:: Supplied data ::
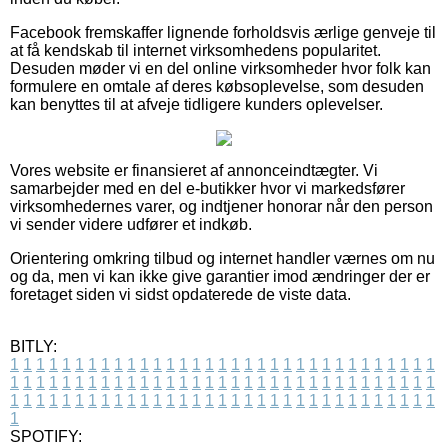
Facebook fremskaffer lignende forholdsvis ærlige genveje til
at få kendskab til internet virksomhedens popularitet.
Desuden møder vi en del online virksomheder hvor folk kan
formulere en omtale af deres købsoplevelse, som desuden
kan benyttes til at afveje tidligere kunders oplevelser.
Vores website er finansieret af annonceindtægter. Vi
samarbejder med en del e-butikker hvor vi markedsfører
virksomhedernes varer, og indtjener honorar når den person
vi sender videre udfører et indkøb.
Orientering omkring tilbud og internet handler værnes om nu
og da, men vi kan ikke give garantier imod ændringer der er
foretaget siden vi sidst opdaterede de viste data.
BITLY:
1
1
1
1
1
1
1
1
1
1
1
1
1
1
1
1
1
1
1
1
1
1
1
1
1
1
1
1
1
1
1
1
1
1
1
1
1
1
1
1
1
1
1
1
1
1
1
1
1
1
1
1
1
1
1
1
1
1
1
1
1
1
1
1
1
1
1
1
1
1
1
1
1
1
1
1
1
1
1
1
1
1
1
1
1
1
1
1
1
1
1
1
1
1
1
1
1
1
1
1
SPOTIFY:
:::
#### Problem description:
Find the string "internet" in the material above, and report every line where it occurs.

#### Solution:
at få kendskab til internet virksomhedens popularitet.
Orientering omkring tilbud og internet handler værnes om nu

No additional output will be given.